### SUPPLIED TEXT

*** Begin section ***

Notes From a Single Mom: My Children's Paternal Grandfather Dies

Lynn Armitage
4/8/12


Goodbye, Homer Gene

He was  always a teaser, that Gene. The first time I met my ex-husband’s father, he bravely went where most men dare not go—especially with a woman (me) who was a complete stranger—and made a joke about how fat I was. As awkward as the moment was, we laughed because at 5 feet 9 inches and 135 pounds, clearly, I was being toyed with.

Through the years, as I got to know the man behind the jokester, I learned that teasing was Gene’s way of interacting with people, getting close to you, but not too close. He came from an era where men showed brute strength instead of their emotions. He was a big guy in a husky, not heavy, way. A Navy man who was a Golden Glove boxer.

And he had a temper, one he passed on to his son, the man I married.

My favorite Gene story has him in a pet store with a very obnoxious monkey who was smashing grapes against his wire cage as shoppers walked by, squirting them with pulp. But the monkey, unknowingly, met his match with Gene. Just as it was about to christen him with grape mash, Gene balled up his Golden Glove fist and boxed the ornery monkey in the nose through the cage, sending the primate reeling in pain and turning evolution on its head.

Last Christmas, my children’s grandfather—Poppy, they called him—this monkey tamer and pugilist from Arkansas, fought his last match and died from a heart attack. I was surprised at how saddened I was by the news because I never felt close to him. After his son and I divorced, I hadn’t heard much from Gene. Even when I was married, communication was spotty between him and my ex; visits infrequent, especially after he retired and moved to Missouri. A typical pattern, I suppose, with fathers and sons. Women keep in touch. Men give each other lots of space to be men.

After our divorce, my ex-in-laws practically disappeared from my world. I’d hear about them occasionally from my daughters, but they certainly weren’t part of the new life I was making for myself.

*** End section ***

### TASK INSTRUCTIONS
1. According to the essay about Gene, where did he move after he retired?
2. Set down the part of the essay about Gene starting at "Goodbye, Homer Gene" and ending at "Golden Glove boxer.".

Page images and extracted text
*** Begin section ***

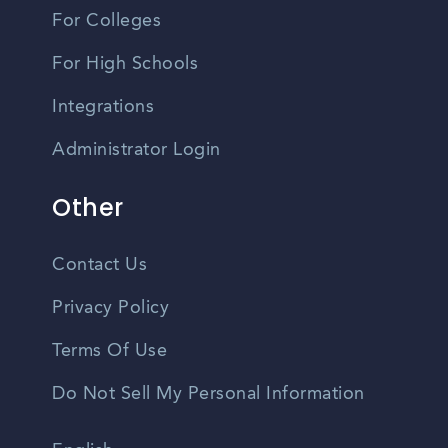
For Colleges
For High Schools
Integrations
Administrator Login
Other
Contact Us
Privacy Policy
Terms Of Use
Do Not Sell My Personal Information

*** End section ***

### OUTPUTS FOR THE TASKS
1. Missouri

2.
Goodbye, Homer Gene

He was  always a teaser, that Gene. The first time I met my ex-husband’s father, he bravely went where most men dare not go—especially with a woman (me) who was a complete stranger—and made a joke about how fat I was. As awkward as the moment was, we laughed because at 5 feet 9 inches and 135 pounds, clearly, I was being toyed with.

Through the years, as I got to know the man behind the jokester, I learned that teasing was Gene’s way of interacting with people, getting close to you, but not too close. He came from an era where men showed brute strength instead of their emotions. He was a big guy in a husky, not heavy, way. A Navy man who was a Golden Glove boxer.